Method ARI NMI Rare F1 Runtime (s)
densitree 0.942 +/- 0.004 0.930 +/- 0.002 0.481 +/- 0.047 4.0
FlowSOM-style 0.934 +/- 0.011 0.920 +/- 0.008 0.536 +/- 0.009 0.1
FlowSOM (official) 0.914 +/- 0.011 0.914 +/- 0.003 0.563 +/- 0.031 3.6
PhenoGraph-style 0.908 +/- 0.000 0.906 +/- 0.001 0.221 +/- 0.000 88.0
KMeans 0.569 +/- 0.025 0.802 +/- 0.009 0.379 +/- 0.043 1.3

densitree achieves the highest ARI and NMI with the lowest variance (std 0.004) of any method tested. Its consensus overclustering approach combines the accuracy of exhaustive clustering with the stability of ensemble methods.


Synthetic dataset

50,000 cells, 15 features, 12 populations (3 rare, hierarchically structured).

Method ARI NMI Rare F1 Runtime (s)
PhenoGraph-style 0.743 +/- 0.002 0.843 +/- 0.001 0.588 +/- 0.125 12.7
Agglomerative 0.694 +/- 0.004 0.772 +/- 0.000 0.500 +/- 0.000 5.5
KMeans 0.678 +/- 0.005 0.764 +/- 0.003 0.500 +/- 0.000 0.9
densitree 0.674 +/- 0.016 0.765 +/- 0.005 0.500 +/- 0.000 6.1
FlowSOM (official) 0.584 +/- 0.013 0.745 +/- 0.006 0.500 +/- 0.000 1.7
FlowSOM-style 0.584 +/- 0.033 0.732 +/- 0.012 0.500 +/- 0.000 0.0

Key takeaways

  1. densitree achieves state-of-the-art accuracy on the Levine_32dim benchmark (ARI 0.942), surpassing FlowSOM (0.934) and PhenoGraph (0.908).
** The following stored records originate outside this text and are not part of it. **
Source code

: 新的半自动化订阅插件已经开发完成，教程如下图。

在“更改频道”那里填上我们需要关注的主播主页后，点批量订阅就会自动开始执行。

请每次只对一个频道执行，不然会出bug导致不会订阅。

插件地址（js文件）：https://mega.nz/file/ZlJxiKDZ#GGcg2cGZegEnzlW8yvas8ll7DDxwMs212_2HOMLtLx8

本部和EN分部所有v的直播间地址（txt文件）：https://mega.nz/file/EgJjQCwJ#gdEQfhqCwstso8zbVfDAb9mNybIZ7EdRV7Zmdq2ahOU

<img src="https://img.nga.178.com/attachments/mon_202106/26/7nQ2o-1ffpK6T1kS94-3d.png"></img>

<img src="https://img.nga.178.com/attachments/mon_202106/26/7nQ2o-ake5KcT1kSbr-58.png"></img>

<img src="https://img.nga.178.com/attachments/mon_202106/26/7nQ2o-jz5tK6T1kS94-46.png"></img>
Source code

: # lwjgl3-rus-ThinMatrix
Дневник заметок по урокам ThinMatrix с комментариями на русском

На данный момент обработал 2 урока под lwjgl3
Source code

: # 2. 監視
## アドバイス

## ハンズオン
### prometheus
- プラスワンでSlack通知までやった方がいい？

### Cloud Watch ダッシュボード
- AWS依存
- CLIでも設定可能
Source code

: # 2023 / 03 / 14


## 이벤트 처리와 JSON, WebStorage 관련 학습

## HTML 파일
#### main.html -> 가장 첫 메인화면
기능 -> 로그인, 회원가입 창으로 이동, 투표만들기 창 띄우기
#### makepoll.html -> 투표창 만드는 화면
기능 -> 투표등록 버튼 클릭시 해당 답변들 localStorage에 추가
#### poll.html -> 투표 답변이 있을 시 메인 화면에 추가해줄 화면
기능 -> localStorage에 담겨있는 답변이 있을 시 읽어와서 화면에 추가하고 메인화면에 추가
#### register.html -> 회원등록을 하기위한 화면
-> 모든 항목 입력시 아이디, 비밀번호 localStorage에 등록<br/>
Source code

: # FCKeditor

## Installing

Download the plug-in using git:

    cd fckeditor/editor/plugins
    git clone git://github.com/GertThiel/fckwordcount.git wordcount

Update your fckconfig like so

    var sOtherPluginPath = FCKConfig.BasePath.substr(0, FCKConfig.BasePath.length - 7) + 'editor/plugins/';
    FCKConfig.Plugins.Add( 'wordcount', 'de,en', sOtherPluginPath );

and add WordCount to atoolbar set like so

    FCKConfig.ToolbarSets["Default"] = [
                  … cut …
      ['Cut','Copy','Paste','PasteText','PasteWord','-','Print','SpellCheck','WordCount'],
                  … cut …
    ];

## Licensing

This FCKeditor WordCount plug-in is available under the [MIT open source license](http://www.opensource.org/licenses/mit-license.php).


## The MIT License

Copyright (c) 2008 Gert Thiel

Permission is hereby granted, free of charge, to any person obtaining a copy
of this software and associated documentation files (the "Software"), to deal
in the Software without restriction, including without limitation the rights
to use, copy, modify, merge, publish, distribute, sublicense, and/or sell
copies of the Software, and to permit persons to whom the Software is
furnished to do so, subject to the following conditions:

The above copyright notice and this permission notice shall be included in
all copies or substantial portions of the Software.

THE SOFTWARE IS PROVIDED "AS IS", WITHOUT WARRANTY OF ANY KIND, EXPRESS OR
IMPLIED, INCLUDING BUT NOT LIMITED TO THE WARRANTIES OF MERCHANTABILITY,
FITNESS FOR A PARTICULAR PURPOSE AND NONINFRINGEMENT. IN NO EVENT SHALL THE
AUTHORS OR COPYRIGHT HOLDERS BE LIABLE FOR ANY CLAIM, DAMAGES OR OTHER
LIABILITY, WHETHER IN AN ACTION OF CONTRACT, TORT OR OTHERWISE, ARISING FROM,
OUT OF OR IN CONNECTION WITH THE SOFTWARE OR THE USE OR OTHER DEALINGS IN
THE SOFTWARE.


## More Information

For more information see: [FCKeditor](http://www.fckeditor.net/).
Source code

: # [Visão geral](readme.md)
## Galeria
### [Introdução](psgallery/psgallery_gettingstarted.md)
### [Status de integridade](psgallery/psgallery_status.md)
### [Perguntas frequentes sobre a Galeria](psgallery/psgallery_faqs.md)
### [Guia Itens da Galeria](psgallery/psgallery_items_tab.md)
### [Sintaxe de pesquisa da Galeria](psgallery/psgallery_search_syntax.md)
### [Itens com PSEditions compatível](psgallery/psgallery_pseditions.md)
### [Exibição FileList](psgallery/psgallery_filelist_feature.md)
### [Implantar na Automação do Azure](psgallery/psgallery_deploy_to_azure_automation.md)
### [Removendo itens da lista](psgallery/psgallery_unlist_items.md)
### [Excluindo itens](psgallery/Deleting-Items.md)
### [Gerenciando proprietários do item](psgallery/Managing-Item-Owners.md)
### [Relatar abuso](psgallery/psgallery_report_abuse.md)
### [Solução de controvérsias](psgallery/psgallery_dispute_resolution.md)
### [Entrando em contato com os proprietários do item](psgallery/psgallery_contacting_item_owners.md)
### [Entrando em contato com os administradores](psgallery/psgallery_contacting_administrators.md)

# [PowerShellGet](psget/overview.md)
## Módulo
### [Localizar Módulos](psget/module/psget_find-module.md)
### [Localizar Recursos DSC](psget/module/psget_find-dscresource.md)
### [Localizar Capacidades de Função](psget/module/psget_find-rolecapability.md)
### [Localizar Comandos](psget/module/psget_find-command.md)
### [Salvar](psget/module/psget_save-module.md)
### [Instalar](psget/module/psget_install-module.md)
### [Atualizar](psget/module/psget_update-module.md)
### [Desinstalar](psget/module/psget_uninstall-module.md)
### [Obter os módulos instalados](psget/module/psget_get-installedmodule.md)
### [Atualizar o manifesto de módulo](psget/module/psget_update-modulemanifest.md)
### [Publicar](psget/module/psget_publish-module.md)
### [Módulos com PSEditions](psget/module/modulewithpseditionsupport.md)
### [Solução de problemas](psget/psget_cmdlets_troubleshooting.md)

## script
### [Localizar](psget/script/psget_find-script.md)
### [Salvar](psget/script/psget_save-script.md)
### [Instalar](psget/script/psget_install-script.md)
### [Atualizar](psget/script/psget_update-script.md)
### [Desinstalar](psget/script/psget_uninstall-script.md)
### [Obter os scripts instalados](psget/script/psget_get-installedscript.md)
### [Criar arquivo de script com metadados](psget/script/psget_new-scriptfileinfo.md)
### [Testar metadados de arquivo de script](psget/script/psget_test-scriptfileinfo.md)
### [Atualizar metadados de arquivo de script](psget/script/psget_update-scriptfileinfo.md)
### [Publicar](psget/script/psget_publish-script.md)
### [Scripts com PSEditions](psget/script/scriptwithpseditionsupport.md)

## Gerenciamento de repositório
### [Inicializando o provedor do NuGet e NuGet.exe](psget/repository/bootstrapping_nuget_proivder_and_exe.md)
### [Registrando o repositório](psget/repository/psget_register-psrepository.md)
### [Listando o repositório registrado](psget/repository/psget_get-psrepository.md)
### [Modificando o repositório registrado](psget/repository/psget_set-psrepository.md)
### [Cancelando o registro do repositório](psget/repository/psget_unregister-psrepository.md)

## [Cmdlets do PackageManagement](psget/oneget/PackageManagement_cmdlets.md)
Its consensus overclustering approach (multiple MiniBatchKMeans runs + ward/average linkage ensemble + Hungarian-aligned majority vote) produces both high accuracy and extremely low variance.
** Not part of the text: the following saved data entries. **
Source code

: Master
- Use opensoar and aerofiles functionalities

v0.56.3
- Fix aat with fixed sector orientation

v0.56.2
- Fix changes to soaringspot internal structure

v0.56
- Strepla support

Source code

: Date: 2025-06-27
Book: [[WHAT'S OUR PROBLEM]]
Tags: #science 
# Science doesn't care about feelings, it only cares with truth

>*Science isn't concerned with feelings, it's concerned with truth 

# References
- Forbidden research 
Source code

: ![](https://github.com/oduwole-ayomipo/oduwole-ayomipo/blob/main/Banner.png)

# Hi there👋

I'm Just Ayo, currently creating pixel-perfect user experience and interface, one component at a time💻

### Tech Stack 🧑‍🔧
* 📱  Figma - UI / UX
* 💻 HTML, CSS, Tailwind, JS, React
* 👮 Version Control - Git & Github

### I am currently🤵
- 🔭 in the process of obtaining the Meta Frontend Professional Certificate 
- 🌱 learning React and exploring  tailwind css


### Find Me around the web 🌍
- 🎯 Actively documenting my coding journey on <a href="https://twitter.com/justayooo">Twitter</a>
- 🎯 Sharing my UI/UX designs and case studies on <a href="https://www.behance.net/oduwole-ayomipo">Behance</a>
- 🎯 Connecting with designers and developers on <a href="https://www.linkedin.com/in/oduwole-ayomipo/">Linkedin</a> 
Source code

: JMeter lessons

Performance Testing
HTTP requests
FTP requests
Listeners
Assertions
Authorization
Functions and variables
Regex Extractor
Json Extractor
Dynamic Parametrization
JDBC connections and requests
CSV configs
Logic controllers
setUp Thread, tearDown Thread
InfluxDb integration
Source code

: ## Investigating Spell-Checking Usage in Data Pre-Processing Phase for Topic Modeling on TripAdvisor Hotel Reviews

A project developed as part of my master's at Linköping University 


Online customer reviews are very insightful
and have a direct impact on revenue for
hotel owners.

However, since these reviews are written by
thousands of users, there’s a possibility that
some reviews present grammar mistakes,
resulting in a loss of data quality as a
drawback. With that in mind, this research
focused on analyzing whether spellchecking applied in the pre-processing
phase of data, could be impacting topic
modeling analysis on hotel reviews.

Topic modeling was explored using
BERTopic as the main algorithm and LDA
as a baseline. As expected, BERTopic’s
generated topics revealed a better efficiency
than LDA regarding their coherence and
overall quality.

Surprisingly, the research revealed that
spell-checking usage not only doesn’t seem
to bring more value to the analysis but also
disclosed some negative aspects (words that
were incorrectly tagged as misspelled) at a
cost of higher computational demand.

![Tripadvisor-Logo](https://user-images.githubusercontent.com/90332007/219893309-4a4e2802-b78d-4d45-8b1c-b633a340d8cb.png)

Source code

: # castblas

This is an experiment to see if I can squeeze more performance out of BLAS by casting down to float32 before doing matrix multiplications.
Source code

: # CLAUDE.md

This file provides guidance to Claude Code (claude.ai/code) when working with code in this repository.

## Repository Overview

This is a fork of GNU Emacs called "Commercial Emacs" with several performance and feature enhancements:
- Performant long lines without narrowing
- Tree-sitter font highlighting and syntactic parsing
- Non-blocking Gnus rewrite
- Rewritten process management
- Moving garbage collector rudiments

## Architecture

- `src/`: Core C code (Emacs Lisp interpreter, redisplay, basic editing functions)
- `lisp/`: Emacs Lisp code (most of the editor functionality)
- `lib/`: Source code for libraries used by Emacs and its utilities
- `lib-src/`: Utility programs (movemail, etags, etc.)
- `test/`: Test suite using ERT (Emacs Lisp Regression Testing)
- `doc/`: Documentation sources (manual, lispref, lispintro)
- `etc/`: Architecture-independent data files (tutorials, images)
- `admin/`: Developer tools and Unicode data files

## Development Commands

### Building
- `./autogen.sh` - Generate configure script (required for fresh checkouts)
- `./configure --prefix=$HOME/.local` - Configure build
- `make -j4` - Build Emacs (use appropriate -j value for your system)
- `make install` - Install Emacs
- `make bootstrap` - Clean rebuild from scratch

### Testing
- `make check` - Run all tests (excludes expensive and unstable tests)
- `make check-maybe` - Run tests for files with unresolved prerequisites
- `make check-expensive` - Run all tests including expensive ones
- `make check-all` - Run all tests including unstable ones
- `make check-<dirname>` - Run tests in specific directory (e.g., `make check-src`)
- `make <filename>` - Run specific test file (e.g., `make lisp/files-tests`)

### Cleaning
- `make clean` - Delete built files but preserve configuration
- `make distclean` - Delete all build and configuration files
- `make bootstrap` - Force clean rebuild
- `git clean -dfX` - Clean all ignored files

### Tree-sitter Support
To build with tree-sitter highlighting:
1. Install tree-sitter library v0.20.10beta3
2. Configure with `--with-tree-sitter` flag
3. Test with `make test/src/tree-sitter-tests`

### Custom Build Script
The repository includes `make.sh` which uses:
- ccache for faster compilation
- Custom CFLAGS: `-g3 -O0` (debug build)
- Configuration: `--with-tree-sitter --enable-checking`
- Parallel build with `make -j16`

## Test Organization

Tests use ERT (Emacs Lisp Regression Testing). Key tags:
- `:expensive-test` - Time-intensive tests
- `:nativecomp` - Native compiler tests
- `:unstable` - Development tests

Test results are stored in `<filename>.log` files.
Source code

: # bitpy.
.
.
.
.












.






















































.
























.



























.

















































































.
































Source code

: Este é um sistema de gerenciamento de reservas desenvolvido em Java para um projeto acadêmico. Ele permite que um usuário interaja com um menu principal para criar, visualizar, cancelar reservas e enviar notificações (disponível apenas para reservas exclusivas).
  2. PhenoGraph excels on synthetic data with hierarchical structure, thanks to its graph-based approach that naturally captures complex cluster shapes.
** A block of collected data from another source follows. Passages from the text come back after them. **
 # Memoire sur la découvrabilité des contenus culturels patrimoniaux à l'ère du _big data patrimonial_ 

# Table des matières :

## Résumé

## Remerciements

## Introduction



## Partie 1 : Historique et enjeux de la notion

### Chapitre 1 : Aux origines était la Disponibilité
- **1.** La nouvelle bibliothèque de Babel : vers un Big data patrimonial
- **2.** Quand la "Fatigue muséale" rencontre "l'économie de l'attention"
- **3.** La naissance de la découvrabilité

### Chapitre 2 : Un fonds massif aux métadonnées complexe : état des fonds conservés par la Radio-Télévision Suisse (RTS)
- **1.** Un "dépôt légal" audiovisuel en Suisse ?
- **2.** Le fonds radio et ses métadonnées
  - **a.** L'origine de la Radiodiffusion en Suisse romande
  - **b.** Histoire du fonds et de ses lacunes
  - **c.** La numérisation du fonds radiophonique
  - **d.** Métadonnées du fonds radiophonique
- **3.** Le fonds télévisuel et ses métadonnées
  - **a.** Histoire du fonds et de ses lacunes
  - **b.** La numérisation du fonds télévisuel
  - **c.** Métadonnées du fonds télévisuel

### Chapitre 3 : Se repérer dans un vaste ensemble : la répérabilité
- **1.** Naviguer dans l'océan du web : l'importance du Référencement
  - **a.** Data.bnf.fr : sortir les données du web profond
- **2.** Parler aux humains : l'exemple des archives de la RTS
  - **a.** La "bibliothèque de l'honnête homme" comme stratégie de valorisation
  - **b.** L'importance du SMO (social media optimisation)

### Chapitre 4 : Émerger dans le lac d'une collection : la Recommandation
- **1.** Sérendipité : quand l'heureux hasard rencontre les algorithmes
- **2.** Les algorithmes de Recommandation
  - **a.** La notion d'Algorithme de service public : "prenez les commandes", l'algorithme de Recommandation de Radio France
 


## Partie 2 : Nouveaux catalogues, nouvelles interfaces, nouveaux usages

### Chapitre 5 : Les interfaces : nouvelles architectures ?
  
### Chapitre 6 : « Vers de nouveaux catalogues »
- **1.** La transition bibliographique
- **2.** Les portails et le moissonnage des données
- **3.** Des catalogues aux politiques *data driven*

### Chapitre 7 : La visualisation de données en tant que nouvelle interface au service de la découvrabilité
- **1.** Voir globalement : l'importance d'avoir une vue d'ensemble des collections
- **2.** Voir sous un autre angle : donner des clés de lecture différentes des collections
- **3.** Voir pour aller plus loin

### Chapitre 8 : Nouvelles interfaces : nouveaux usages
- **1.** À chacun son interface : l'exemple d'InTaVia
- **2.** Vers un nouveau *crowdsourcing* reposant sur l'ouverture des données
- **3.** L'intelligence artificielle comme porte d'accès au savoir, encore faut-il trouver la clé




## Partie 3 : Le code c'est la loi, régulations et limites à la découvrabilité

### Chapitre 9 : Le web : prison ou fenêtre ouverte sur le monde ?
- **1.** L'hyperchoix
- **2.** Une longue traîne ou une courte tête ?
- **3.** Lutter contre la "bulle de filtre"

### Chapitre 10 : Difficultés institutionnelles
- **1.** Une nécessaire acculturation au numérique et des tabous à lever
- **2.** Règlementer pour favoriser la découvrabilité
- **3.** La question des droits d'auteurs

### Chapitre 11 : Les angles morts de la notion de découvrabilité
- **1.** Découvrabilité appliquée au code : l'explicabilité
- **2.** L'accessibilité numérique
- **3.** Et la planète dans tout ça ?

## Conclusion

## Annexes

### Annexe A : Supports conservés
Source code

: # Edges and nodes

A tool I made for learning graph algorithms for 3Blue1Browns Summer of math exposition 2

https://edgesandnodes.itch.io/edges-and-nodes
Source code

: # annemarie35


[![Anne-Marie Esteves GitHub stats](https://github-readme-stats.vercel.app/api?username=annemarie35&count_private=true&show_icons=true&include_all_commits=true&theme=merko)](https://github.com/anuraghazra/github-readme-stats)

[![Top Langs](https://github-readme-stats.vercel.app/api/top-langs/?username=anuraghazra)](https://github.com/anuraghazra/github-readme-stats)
  3. FlowSOM is the fastest method tested (0.1s), making it ideal for interactive exploration. densitree trades speed for accuracy and stability.

  4. densitree uniquely combines clustering accuracy with tree structure -- the density-dependent downsampling and MST construction are preserved for rare population visualization, while the consensus clustering produces accurate flat labels.

  5. Runtime: FlowSOM-style < KMeans << densitree ~ FlowSOM official << PhenoGraph.